* _DIRECTIONS_
a. In the news excerpt about Alison Herst's adoption of Zoe, copy the passage from "All that remained" up to and including "Oct. 17, ‘02." word for word.
b. According to the news excerpt about Alison Herst's adoption of Zoe, on what date had Paul, Alison and Zoe hoped to return to Canada?

* _EXCERPT PROVIDED_
Olympian Alison Herst has suffered a setback in her efforts to bring her adopted daughter Zoe back to North Bay from Haiti.
Olympian Alison Herst has suffered a setback in her efforts to bring her adopted daughter Zoe back to North Bay from Haiti.

Herst, pictured here, and her father Paul have been in Port-au-Prince since October 18 trying to finalize an adoption process which began over a year ago.

A week ago things were looking up.
All that remained was for Zoe to be issued a Haitian passport, and the matter was in the hands of the Haitian Interior Ministry.

Hopes were the passport would be issued within four or five days, meaning Paul, Alison and Zoe could return to Canada Nov. 1.

Application made in wrong name
But an apparent mistake on the part of Herst’s Haitian lawyer has crushed those hopes, said Alison’s mother Linda.

Zoe had been born Tracy Poly Franc to a 15-year-old Haitian girl Oct. 17, ‘02.

* _STORED DATA_
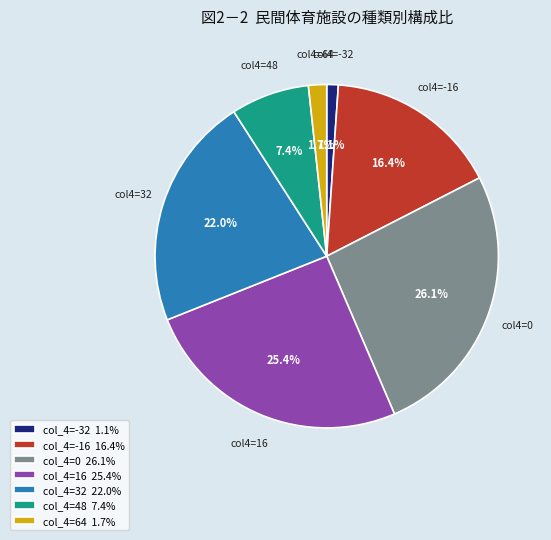

Rank the categories by value from lowest to highest.

col_4=-32 1.1%, col_4=64 1.7%, col_4=48 7.4%, col_4=-16 16.4%, col_4=32 22.0%, col_4=16 25.4%, col_4=0 26.1%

* _SOLUTIONS TO THE TASKS_
a.
All that remained was for Zoe to be issued a Haitian passport, and the matter was in the hands of the Haitian Interior Ministry.

Hopes were the passport would be issued within four or five days, meaning Paul, Alison and Zoe could return to Canada Nov. 1.

Application made in wrong name
But an apparent mistake on the part of Herst’s Haitian lawyer has crushed those hopes, said Alison’s mother Linda.

Zoe had been born Tracy Poly Franc to a 15-year-old Haitian girl Oct. 17, ‘02.

b. Nov. 1